Sanremo 2015 - 65mo festival della canzone italianaC’è un linea sottilissima che separa la simpatica goffaggine dall’imbarazzante inadeguatezza. E qualcuno dovrebbe spiegarlo ad Arisa. Con parole semplici e magari facendosi aiutare da supporti grafici, ma bisognerà farlo sul serio, prima o poi.

Il brutto anatroccolo che nel 2009 aveva conquistato tutti con Sincerità si è evidentemente infighito.
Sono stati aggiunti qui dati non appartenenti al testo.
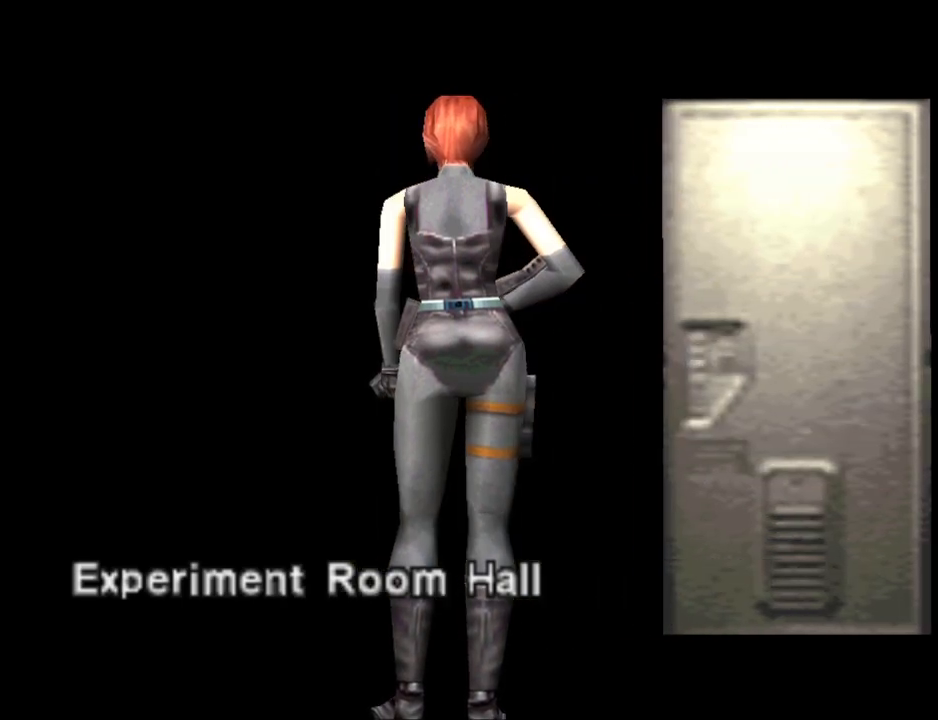
{"buttons": [], "events": []}
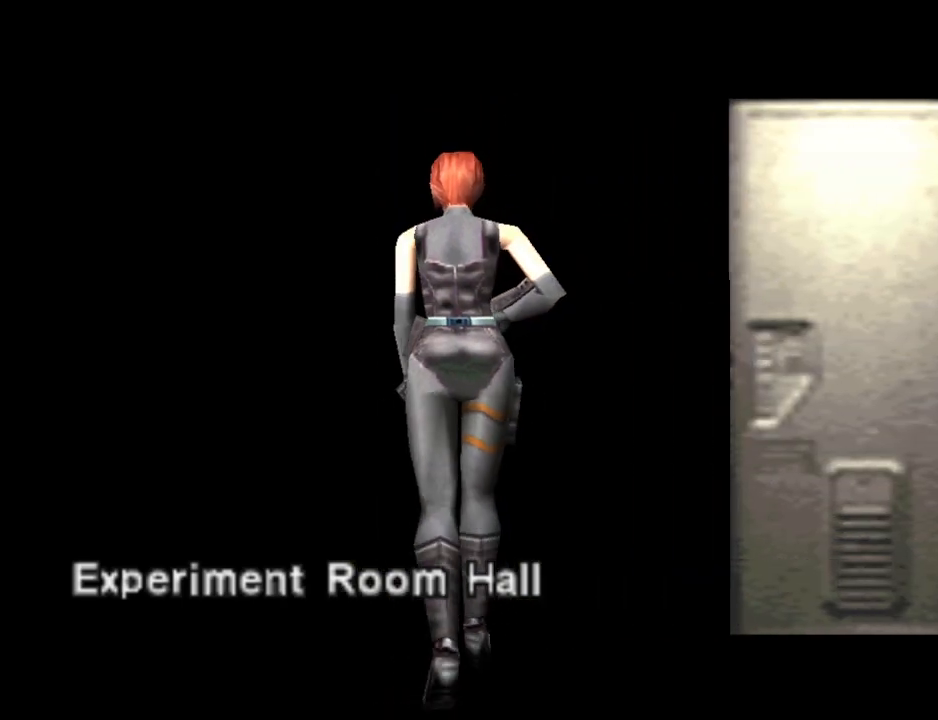
{"buttons": [], "events": []}
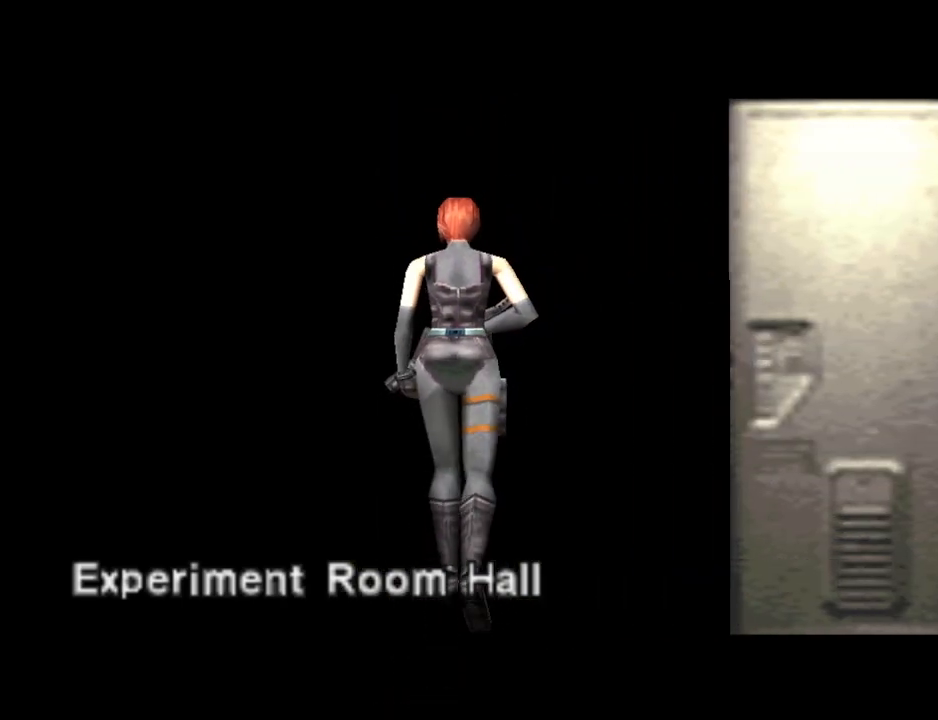
{"buttons": [], "events": []}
Trasformazione fisica notevole e un sex appeal cresciuto vertiginosamente come il Pil della Cina negli ultimi anni. E ok, è cosa buona e giusta. Perché sarà pur vero che bisogna essere belli dentro e bla bla bla, per carità, ma anche l’occhio vuole la sua parte.

L’extreme makeover di Arisa, però, ha comportato anche un deragliamento totale e a tratti imbarazzante dal punto di vista caratteriale. Mai stata personaggio facilmente gestibile, questa è cosa nota, ma ultimamente c’è da mettersi le mani ai capelli. Nel corso di un Festival pulsante quanto l’elettrocardiogramma di una statua di gesso, la cantante lucana ha dato il peggio di sé sia in conferenza stampa che sul palco dell’Ariston. Ieri mattina, durante la conferenza stampa quotidiana sul Roof dell’Ariston, ha parlato di mestruazioni e di cacca, dando sfogo a un inedito lato pulp che avrebbe fatto godere di gusto Quentin Tarantino. E poi, nel corso della diretta della terza serata, è andato in scena il siparietto più triste. Arisa si è fatta male a un ginocchio e si è curata, parole sue, con un anestetico (“E’ come un antidolorifico, no? Comunque lo consiglio a tutti”) prescritto da tale dott. Ferlito (che a quanto pare nel frattempo è scappato in Nicaragua dopo la figura di cacca, eccola che torna, in Eurovisione). Carlo Conti ha riso parecchio, per la prima volta spontaneamente, peraltro, ma in Sala Stampa gli sguardi dei giornalisti erano attoniti e increduli.

Arisa non ha filtri, non ha freni inibitori, e ormai da tempo (ricordate il furioso “Sei falsa Simona, cazzo!” in diretta a Xfactor?) non riesce a darsi la classica e provvidenziale regolata. La simpatia che provocava fino a qualche anno fa si è trasformata in compassionevole tenerezza. Peccato, perché la voce è notevole, qualche pezzo della sua discografia più che gradevole. Ma visto che non sei un rocker maledetto degli anni Sessanta e neppure, molto più modestamente, Morgan, l’effetto che produce Rosalba Pippa perennemente sopra le righe non è affascinante ma ridicolo.

Salvate il soldato Arisa, per carità. O almeno salvate noi: fatela cantare quanto le pare, anche 24 ore su 24, ma alla fine di ogni esibizione spegnetele il microfono e congedatela in tutta fretta. Per il suo bene, oltre che per il nostro.